Set down without alteration the lines from the rows below, beginning at the line that contains "hay una manera" and stopping after the line that contains "se tratara. No me quiero imaginar si".
** Opening Records block **
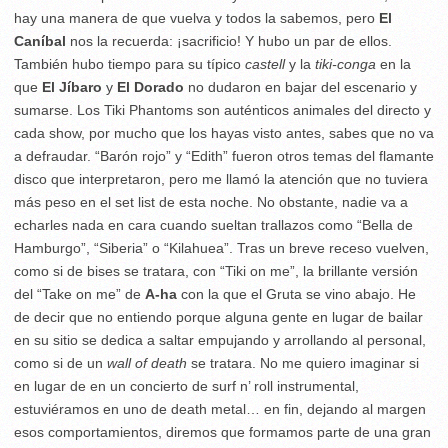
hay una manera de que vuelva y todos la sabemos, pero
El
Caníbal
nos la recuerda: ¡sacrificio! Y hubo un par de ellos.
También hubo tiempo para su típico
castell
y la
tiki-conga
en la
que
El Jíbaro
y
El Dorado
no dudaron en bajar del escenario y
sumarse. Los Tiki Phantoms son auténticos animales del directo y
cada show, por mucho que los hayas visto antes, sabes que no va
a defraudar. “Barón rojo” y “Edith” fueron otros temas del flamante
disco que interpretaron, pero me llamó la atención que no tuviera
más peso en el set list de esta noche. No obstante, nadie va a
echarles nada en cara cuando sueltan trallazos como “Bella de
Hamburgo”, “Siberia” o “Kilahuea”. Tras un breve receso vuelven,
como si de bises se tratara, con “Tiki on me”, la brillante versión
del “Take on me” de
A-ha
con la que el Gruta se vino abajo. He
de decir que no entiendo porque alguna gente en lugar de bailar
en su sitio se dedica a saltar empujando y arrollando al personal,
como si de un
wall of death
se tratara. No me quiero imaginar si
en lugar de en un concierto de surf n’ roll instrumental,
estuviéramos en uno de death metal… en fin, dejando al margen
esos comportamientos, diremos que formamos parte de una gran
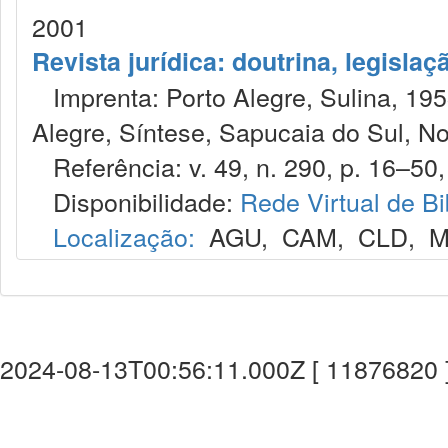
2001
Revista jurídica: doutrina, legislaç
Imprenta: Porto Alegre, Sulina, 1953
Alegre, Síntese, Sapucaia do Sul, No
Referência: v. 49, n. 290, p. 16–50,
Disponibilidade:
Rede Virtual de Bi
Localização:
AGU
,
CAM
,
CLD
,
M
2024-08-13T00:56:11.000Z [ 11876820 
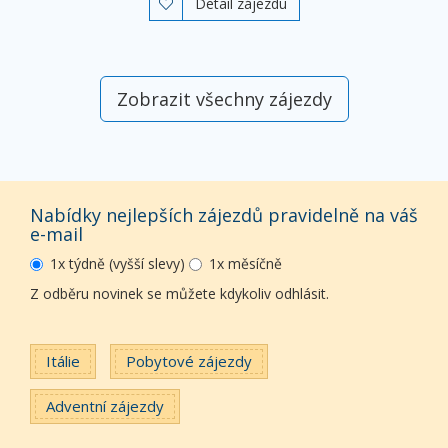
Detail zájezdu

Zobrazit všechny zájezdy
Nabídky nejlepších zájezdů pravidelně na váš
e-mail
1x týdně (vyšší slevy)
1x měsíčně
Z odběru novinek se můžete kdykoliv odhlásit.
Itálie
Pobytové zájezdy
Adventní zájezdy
** Closing Records block **
** Opening Records block **
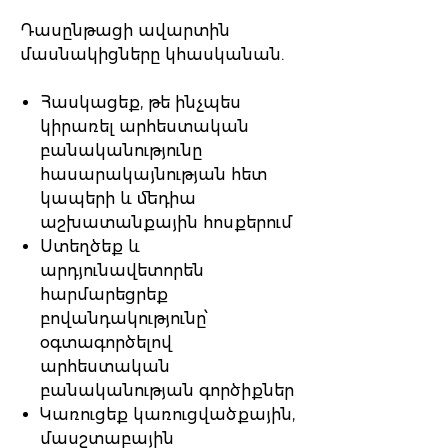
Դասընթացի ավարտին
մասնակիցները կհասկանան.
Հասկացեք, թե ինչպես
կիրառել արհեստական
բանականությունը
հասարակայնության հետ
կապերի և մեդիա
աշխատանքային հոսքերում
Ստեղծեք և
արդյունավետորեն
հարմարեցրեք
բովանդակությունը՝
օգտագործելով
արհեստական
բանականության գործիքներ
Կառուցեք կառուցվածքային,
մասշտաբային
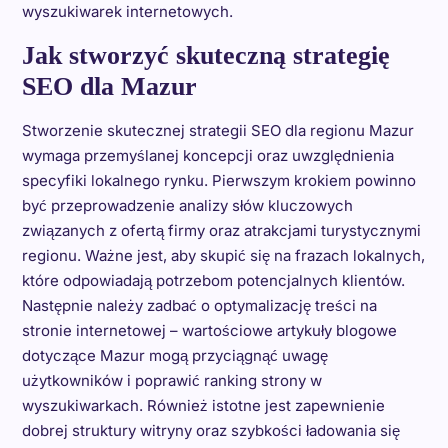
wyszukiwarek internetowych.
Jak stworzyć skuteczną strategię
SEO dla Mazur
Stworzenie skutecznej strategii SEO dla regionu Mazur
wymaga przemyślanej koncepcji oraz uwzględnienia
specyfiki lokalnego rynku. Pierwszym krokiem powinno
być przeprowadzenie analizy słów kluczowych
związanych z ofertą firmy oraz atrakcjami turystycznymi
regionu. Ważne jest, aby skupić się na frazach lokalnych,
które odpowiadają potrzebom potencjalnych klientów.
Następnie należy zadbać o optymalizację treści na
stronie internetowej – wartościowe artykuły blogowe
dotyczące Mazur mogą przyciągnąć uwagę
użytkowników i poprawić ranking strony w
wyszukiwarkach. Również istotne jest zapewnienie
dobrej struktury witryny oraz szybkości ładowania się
** Closing Records block **
** Opening Records block **
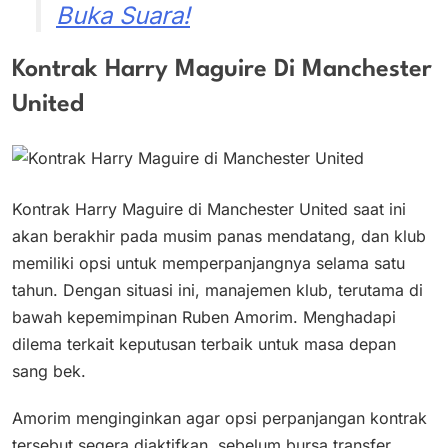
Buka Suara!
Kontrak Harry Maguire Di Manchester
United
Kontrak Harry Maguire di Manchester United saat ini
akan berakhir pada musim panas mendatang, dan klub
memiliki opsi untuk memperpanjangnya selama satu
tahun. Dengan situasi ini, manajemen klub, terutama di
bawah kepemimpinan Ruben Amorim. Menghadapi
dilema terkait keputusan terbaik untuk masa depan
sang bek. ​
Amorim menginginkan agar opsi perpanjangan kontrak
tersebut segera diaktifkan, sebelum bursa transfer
** Closing Records block **
- The answer -
hay una manera de que vuelva y todos la sabemos, pero
El
Caníbal
nos la recuerda: ¡sacrificio! Y hubo un par de ellos.
También hubo tiempo para su típico
castell
y la
tiki-conga
en la
que
El Jíbaro
y
El Dorado
no dudaron en bajar del escenario y
sumarse. Los Tiki Phantoms son auténticos animales del directo y
cada show, por mucho que los hayas visto antes, sabes que no va
a defraudar. “Barón rojo” y “Edith” fueron otros temas del flamante
disco que interpretaron, pero me llamó la atención que no tuviera
más peso en el set list de esta noche. No obstante, nadie va a
echarles nada en cara cuando sueltan trallazos como “Bella de
Hamburgo”, “Siberia” o “Kilahuea”. Tras un breve receso vuelven,
como si de bises se tratara, con “Tiki on me”, la brillante versión
del “Take on me” de
A-ha
con la que el Gruta se vino abajo. He
de decir que no entiendo porque alguna gente en lugar de bailar
en su sitio se dedica a saltar empujando y arrollando al personal,
como si de un
wall of death
se tratara. No me quiero imaginar si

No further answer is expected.